_CONSIGNE 1_: Transcrivez intégralement le texte sur le traité de 1855 entre les puissances occidentales et la Suède.

_TEXTE DE L'EXERCICE_:
Nous ne tenterons pas de refaire en entier l’histoire du traité du 21 novembre 1855 entre les puissances occidentales et la Suède que nous avons déjà esquissée ici[1]. Nos informations, devenues plus complètes encore, n’ont fait que confirmer ce que nous avons avancé une première fois : le roi Oscar a montré dans ce grave épisode de son règne une prudence à laquelle s’est ajoutée très vite une hardiesse généreuse, qui s’inspirait des sentimens les plus libéraux ; le roi Oscar a, dès la première année de la guerre, offert la coopération de la Suède en échange des subsides et des garanties nécessaires ; le roi Oscar a solennellement revendiqué l’indépendance de la Suède et sa liberté d’action ; il a replacé son pays dans les voies de sa politique traditionnelle, que le triste épisode de 1812 avait malheureusement interrompue.

_RELEVÉS FOURNIS_:
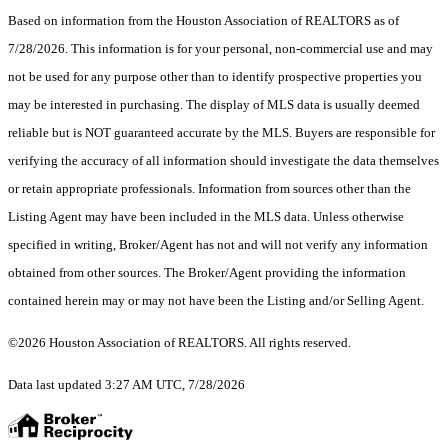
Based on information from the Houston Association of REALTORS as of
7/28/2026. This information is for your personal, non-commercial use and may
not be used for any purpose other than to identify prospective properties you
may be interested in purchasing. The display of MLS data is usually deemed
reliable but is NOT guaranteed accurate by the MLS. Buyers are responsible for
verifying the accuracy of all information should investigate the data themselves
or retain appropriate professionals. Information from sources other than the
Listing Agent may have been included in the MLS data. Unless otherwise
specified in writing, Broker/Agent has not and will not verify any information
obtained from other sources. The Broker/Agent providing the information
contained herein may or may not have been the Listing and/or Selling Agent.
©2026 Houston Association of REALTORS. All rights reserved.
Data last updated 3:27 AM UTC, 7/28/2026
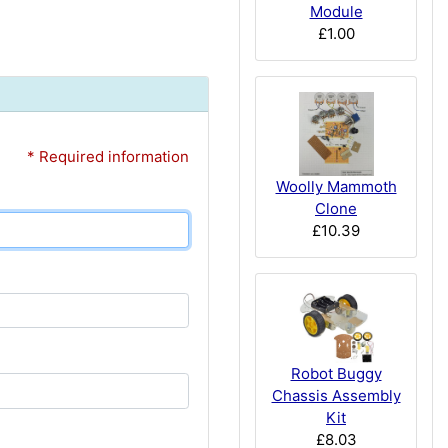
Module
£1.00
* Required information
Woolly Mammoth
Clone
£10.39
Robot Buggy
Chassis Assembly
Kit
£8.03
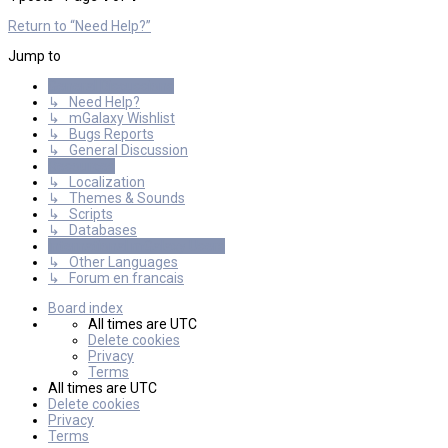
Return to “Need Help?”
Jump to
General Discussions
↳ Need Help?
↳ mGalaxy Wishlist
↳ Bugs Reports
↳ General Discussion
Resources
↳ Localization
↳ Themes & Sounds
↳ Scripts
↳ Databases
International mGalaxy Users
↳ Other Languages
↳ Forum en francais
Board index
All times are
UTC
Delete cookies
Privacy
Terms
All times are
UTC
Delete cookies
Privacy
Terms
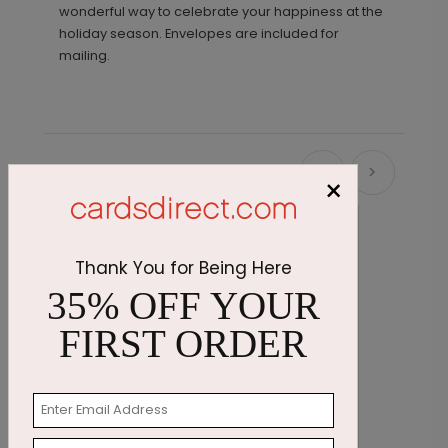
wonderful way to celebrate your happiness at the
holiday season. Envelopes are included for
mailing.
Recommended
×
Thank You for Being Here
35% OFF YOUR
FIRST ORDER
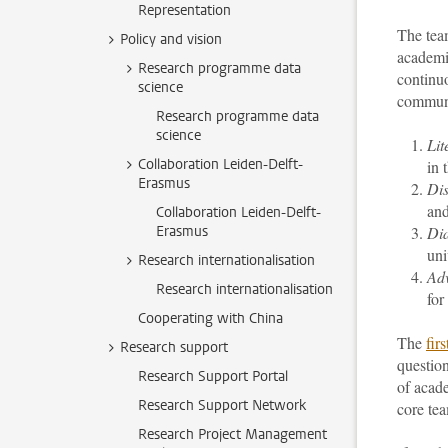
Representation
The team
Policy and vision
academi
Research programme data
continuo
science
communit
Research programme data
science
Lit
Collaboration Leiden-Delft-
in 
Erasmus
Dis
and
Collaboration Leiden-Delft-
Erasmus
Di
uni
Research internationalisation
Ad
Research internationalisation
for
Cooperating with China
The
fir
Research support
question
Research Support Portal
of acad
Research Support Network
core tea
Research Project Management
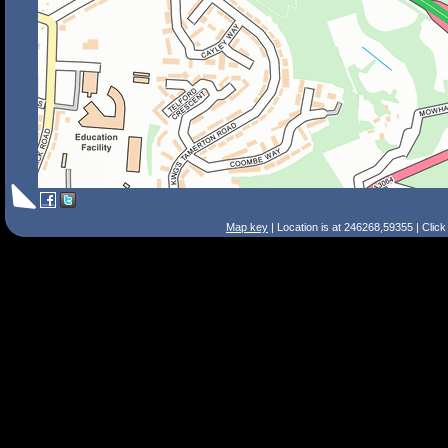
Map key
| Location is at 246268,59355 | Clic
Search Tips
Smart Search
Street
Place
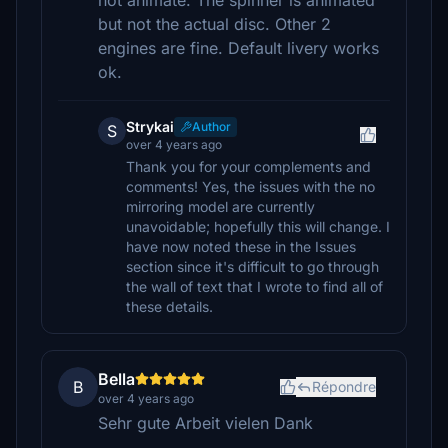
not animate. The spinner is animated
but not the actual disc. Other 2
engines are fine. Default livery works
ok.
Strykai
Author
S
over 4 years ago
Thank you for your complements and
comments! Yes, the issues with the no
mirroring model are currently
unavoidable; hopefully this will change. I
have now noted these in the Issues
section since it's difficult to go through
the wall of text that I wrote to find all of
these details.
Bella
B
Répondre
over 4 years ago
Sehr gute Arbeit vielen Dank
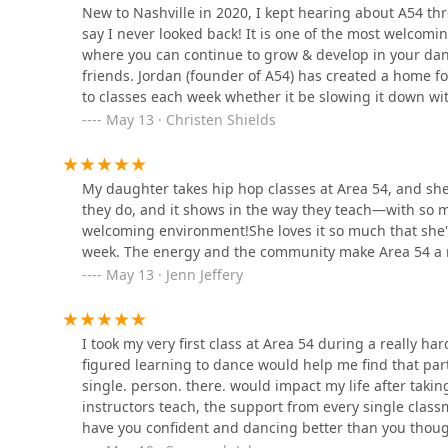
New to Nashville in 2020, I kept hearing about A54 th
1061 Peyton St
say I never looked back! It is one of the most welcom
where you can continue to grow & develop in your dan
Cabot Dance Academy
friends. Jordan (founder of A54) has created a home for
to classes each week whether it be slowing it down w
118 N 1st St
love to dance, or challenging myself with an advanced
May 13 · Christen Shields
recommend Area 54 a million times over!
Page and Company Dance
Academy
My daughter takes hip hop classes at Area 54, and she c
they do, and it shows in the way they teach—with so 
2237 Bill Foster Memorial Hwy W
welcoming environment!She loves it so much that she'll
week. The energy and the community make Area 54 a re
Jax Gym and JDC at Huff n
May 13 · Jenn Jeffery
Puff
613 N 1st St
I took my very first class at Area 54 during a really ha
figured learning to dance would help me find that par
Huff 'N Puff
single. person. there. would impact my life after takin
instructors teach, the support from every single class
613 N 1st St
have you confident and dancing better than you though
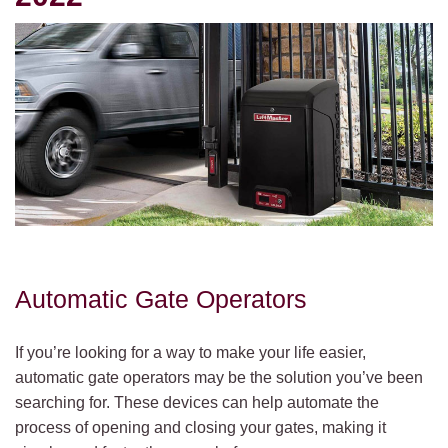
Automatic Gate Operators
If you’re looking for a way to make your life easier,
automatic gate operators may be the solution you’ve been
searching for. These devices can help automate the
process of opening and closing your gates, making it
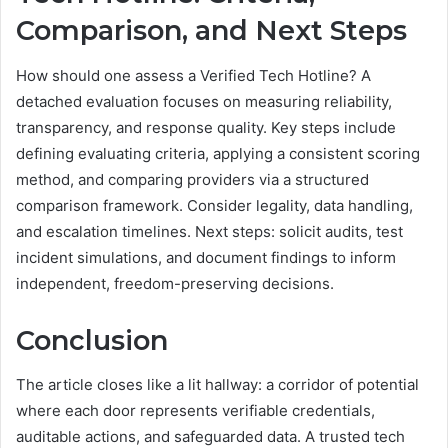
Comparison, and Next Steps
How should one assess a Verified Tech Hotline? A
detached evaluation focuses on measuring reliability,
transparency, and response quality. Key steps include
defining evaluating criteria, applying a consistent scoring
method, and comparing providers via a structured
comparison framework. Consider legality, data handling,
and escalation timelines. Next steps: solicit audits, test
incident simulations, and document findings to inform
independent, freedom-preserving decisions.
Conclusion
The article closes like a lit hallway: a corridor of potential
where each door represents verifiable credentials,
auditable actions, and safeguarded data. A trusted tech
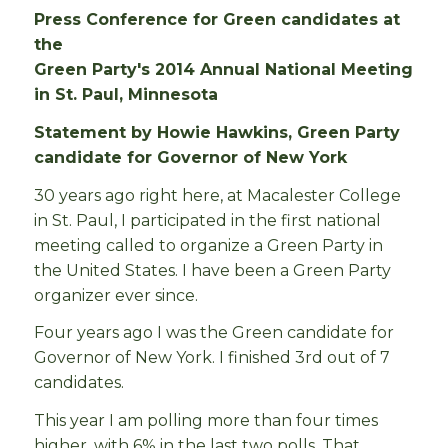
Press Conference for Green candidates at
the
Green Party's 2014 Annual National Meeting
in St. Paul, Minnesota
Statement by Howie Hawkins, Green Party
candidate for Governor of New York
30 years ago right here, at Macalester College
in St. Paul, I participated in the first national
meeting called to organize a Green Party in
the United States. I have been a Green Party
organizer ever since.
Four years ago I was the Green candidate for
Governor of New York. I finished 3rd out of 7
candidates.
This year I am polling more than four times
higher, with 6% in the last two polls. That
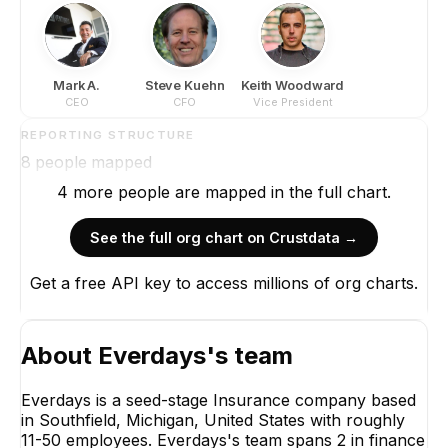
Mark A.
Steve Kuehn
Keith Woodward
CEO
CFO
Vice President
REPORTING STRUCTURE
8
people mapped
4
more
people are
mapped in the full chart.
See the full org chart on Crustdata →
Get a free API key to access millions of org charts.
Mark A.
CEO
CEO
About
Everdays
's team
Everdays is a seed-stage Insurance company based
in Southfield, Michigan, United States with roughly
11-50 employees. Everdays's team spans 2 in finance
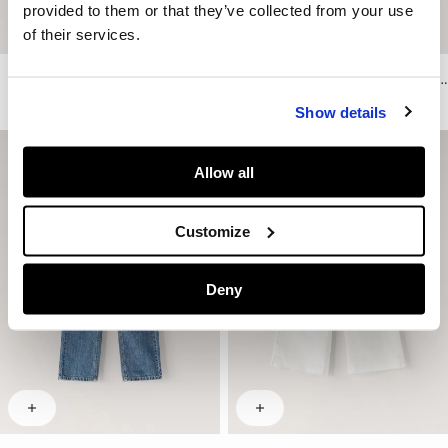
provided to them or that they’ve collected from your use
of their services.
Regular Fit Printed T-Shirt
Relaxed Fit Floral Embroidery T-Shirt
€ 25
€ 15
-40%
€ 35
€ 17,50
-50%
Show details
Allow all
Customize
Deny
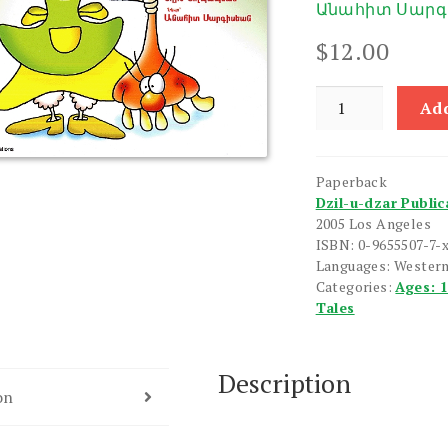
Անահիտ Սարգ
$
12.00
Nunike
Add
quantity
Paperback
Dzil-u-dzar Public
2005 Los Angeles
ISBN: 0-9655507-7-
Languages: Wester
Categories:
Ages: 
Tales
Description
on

_CONSIGNE 2_: Dans les relevés, prenez les lignes allant de celle qui contient « Press Conference for Green candidates at » à celle qui contient « higher, with 6% in the last two polls. That », ces deux lignes comprises. Réécrivez-les en tableau Markdown avec une colonne « Numéro » pour le rang et une colonne « Ligne » pour le contenu, sans les lignes vides.

_VOTRE RÉPONSE 1_:
Nous ne tenterons pas de refaire en entier l’histoire du traité du 21 novembre 1855 entre les puissances occidentales et la Suède que nous avons déjà esquissée ici[1]. Nos informations, devenues plus complètes encore, n’ont fait que confirmer ce que nous avons avancé une première fois : le roi Oscar a montré dans ce grave épisode de son règne une prudence à laquelle s’est ajoutée très vite une hardiesse généreuse, qui s’inspirait des sentimens les plus libéraux ; le roi Oscar a, dès la première année de la guerre, offert la coopération de la Suède en échange des subsides et des garanties nécessaires ; le roi Oscar a solennellement revendiqué l’indépendance de la Suède et sa liberté d’action ; il a replacé son pays dans les voies de sa politique traditionnelle, que le triste épisode de 1812 avait malheureusement interrompue.

_VOTRE RÉPONSE 2_:
| Numéro | Ligne |
|---|---|
| 1 | Press Conference for Green candidates at |
| 2 | the |
| 3 | Green Party's 2014 Annual National Meeting |
| 4 | in St. Paul, Minnesota |
| 5 | Statement by Howie Hawkins, Green Party |
| 6 | candidate for Governor of New York |
| 7 | 30 years ago right here, at Macalester College |
| 8 | in St. Paul, I participated in the first national |
| 9 | meeting called to organize a Green Party in |
| 10 | the United States. I have been a Green Party |
| 11 | organizer ever since. |
| 12 | Four years ago I was the Green candidate for |
| 13 | Governor of New York. I finished 3rd out of 7 |
| 14 | candidates. |
| 15 | This year I am polling more than four times |
| 16 | higher, with 6% in the last two polls. That |